Ainda em 2019, Zezinho Sobral comemorou a sanção de Lei que corrige e moderniza licenciamento ambiental de Sergipe, mais uma demanda exitosa do seu mandato. A Lei nº 8.607 inclui e altera dispositivos da Lei nº 8.497, de 28 de dezembro de 2018 (que trata do Licenciamento Ambiental), adequando-a à Lei Complementar Federal nº 140/2011, às Resoluções 237/1997 e 357/2005 do Conselho Nacional de Meio Ambiente (Conama) e à Lei Estadual nº 8.327/2017 (que dispõe da Política Estadual de Carcinicultura).

“Tive o apoio da Associação Norte Sergipana de Aquicultura, da Associação dos Engenheiros de Pesca de Sergipe, dos carcinicultores e aquicultores sergipanos. A Lei aprimora o Licenciamento Ambiental para a carcinicultura no estado, preservando o meio ambiente, promovendo o desenvolvimento sustentável e permitindo que o pequeno produtor desempenhe as atividades com segurança no Baixo São Francisco e nas demais regiões onde a atividade está presente. Essas e outras melhorias corrigirão as inconsistências que a Lei de Licenciamento Ambiental de Sergipe gerou para a atividade de carcinicultura, por inadequação às legislações já existentes”, destacou.

Casas de Farinhas

O segundo semestre de Zezinho Sobral também foi marcado pela discussão em defesa das Casas de Farinha sergipanas. O parlamentar pretende regulamentar e preservar o caráter artesanal delas, reconhecendo o arranjo produtivo como Patrimônio Cultural, para fortalecer a agricultura familiar, a economia solidária e o homem do campo. ”O Projeto de Lei está em tramitação na Alese. É preciso entender que a casa de farinha não é uma indústria e sua  produção é responsável pelo sustento e sobrevivência de muitas famílias em todas as regiões. Queremos fortalecer esses empreendimentos culturais para que a nossa farinha fique cada vez mais competitiva no mercado, respeitando todos os fatores culturais, econômicos e sociais envolvidos, além de aprimorar o processo, preservando nossa identidade, tradição e história”, salientou.

Zoneamento Costeiro

Outra temática defendida por Zezinho Sobral foi a defesa pelo Plano de Gerenciamento Costeiro de Sergipe e do Zoneamento econômico-ecológico para Sergipe. O projeto de lei do Executivo chegou na Assembleia Legislativa e pretende promover o ordenamento adequado do litoral sergipano com soluções sociais, econômicas, ambientais e sustentáveis. “Em Sergipe, existem áreas turísticas inviabilizadas graças às normas Ibama de 1995. Reforço a necessidade da revogação destas portarias que transformaram Sergipe em uma reserva da Bahia e de Alagoas. Precisamos viabilizar o nosso desenvolvimento turístico, preservando o meio ambiente”, destacou.

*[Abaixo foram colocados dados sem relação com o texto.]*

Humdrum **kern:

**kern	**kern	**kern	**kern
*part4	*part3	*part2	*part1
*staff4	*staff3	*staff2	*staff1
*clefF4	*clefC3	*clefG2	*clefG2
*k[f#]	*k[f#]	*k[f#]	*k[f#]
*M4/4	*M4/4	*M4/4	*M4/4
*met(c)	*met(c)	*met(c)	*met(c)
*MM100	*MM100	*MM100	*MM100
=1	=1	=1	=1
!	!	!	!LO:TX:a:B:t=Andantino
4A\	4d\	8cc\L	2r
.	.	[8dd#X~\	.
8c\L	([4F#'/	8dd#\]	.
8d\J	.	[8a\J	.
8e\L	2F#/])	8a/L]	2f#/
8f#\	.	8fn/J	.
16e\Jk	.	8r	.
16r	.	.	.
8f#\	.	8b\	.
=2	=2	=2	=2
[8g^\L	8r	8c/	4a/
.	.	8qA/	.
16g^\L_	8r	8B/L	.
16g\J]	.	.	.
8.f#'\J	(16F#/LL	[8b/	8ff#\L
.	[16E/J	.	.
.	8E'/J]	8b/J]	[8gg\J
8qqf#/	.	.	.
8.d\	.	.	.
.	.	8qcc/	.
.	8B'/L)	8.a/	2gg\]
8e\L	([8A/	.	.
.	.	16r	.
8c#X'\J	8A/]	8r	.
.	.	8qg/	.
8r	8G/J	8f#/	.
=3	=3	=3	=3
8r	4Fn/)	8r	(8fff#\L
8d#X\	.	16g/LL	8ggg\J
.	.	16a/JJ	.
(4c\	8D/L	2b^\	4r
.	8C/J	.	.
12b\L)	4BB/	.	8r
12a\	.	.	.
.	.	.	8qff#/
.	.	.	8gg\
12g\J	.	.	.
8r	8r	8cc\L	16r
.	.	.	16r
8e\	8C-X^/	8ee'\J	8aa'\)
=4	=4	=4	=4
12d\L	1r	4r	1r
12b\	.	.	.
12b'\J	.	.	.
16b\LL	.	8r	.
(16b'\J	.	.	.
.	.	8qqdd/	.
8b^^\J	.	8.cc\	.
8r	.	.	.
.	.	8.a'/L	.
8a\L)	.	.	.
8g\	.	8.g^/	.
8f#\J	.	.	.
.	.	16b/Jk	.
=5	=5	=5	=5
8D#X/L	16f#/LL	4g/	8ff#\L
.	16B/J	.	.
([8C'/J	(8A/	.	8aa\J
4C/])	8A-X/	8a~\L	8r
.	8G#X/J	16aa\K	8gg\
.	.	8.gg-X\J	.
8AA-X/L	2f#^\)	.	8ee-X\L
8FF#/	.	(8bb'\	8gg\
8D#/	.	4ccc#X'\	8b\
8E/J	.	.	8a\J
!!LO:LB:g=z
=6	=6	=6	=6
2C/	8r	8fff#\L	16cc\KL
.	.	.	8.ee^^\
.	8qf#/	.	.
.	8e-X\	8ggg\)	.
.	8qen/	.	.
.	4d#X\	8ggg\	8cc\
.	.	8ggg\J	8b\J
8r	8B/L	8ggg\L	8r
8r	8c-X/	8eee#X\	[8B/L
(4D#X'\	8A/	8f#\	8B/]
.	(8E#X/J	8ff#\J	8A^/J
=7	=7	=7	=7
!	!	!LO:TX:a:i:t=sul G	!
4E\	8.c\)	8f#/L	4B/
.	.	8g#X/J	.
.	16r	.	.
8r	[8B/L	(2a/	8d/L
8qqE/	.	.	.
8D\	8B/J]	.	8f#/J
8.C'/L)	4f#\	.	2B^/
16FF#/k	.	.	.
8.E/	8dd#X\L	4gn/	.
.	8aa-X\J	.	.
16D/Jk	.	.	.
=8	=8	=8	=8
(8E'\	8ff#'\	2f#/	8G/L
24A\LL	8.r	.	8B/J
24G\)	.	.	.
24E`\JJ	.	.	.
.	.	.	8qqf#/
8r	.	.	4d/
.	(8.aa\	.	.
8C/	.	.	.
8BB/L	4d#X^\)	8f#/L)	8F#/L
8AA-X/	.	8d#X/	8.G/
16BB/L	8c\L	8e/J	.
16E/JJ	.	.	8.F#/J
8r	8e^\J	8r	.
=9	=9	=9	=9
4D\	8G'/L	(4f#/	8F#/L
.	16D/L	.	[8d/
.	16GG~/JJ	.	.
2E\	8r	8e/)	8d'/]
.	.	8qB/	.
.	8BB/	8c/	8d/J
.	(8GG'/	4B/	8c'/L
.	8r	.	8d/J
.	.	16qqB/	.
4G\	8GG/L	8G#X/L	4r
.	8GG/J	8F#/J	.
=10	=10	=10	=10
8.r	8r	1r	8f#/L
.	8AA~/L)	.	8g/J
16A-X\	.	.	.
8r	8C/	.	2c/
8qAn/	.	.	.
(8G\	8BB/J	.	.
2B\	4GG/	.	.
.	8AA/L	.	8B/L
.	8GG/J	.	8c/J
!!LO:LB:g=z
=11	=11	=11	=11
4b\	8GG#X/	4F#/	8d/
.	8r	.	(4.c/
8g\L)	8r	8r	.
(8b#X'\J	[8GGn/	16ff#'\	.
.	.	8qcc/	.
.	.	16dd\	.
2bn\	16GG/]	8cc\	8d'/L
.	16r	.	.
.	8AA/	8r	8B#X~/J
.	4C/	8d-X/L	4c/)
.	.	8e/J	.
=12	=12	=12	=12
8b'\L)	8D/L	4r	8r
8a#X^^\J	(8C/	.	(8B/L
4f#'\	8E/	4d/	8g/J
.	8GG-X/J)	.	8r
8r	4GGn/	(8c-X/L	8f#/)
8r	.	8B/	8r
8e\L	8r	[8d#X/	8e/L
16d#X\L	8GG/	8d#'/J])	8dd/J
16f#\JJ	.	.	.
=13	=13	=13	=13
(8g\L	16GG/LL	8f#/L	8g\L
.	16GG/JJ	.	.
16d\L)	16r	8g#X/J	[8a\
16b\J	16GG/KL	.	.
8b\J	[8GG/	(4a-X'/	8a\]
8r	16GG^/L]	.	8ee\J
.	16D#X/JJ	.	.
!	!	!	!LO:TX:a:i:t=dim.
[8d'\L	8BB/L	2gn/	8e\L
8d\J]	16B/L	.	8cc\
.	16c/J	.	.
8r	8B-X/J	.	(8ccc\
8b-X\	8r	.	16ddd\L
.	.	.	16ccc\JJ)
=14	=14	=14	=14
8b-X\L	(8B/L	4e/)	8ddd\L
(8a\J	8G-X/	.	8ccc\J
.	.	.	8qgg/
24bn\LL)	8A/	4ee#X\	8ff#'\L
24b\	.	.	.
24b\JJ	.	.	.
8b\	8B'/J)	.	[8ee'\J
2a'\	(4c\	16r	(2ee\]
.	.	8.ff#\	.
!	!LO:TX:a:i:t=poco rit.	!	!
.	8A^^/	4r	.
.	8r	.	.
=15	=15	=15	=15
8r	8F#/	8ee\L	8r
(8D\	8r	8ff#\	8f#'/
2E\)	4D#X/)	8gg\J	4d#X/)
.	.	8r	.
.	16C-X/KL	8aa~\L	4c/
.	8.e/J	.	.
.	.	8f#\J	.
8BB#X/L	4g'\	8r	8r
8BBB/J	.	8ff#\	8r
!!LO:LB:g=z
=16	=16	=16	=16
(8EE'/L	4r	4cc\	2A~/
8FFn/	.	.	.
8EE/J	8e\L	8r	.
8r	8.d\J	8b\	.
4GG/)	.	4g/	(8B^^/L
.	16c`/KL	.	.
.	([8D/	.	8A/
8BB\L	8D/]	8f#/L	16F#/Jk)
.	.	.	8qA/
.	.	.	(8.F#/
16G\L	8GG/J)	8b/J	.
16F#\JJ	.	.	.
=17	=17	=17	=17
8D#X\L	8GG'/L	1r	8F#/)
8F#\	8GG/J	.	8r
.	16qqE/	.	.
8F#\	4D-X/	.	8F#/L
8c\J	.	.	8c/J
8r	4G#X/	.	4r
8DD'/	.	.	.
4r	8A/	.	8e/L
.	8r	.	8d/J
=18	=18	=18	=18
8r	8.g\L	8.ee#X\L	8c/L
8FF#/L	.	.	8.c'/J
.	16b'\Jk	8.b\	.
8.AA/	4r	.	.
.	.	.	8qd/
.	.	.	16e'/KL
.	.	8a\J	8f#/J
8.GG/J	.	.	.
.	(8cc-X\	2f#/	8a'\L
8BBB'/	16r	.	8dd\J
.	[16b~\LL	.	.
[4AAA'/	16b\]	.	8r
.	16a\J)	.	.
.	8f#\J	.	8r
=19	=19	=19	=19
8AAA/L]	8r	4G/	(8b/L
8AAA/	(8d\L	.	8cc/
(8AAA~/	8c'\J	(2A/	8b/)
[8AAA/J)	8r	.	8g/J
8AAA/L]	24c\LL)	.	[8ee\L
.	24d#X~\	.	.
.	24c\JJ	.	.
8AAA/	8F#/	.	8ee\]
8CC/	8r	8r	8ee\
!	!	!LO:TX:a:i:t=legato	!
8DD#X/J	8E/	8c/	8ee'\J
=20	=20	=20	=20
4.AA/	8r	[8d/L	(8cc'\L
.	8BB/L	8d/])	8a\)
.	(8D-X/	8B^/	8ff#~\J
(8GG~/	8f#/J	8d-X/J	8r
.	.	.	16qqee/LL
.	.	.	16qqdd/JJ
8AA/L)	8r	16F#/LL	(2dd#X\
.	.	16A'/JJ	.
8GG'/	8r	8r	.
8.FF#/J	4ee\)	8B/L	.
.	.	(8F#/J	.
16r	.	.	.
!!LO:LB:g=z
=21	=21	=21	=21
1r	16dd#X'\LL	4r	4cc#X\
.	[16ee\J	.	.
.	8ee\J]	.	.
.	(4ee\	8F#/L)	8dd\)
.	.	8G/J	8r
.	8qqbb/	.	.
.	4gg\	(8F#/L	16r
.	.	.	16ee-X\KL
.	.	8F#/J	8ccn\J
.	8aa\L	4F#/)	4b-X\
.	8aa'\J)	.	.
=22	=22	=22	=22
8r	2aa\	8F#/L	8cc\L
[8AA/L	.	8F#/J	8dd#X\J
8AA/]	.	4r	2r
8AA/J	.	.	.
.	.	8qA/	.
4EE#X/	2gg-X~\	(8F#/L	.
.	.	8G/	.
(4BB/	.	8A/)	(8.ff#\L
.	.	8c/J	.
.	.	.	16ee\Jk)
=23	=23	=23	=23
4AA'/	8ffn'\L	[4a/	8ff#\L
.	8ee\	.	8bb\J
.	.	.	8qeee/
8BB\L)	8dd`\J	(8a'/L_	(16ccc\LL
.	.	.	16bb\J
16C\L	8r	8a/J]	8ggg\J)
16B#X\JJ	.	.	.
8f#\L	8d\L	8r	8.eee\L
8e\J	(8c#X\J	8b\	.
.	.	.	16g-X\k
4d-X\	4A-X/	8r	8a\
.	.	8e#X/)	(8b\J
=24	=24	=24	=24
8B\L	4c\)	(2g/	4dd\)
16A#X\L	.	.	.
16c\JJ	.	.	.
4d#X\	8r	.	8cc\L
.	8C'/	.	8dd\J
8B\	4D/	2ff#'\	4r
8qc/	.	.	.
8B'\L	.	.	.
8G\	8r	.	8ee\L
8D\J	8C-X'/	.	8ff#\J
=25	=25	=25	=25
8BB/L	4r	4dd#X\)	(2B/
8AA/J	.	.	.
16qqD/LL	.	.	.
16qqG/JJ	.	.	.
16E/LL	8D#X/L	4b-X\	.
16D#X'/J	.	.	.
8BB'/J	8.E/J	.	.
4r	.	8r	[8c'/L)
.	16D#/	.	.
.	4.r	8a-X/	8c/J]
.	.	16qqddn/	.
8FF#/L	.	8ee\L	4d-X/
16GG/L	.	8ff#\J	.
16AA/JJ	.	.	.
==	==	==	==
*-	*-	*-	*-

O deputado participou ativamente de reuniões que resultaram no PL e têm defendido o desenvolvimento sustentável do turismo para o estado. “Sergipe possui todas as condições para manter áreas de preservação ambiental e empreender um desenvolvimento sustentável, sem a necessidade de inviabilizar o turismo, a agricultura, aquicultura e outras atividades silvipastoris. O zoneamento costeiro é um tema urgente por ser um instrumento de proteção ao meio ambiente e que permite o desenvolvimento sustentável”, concluiu.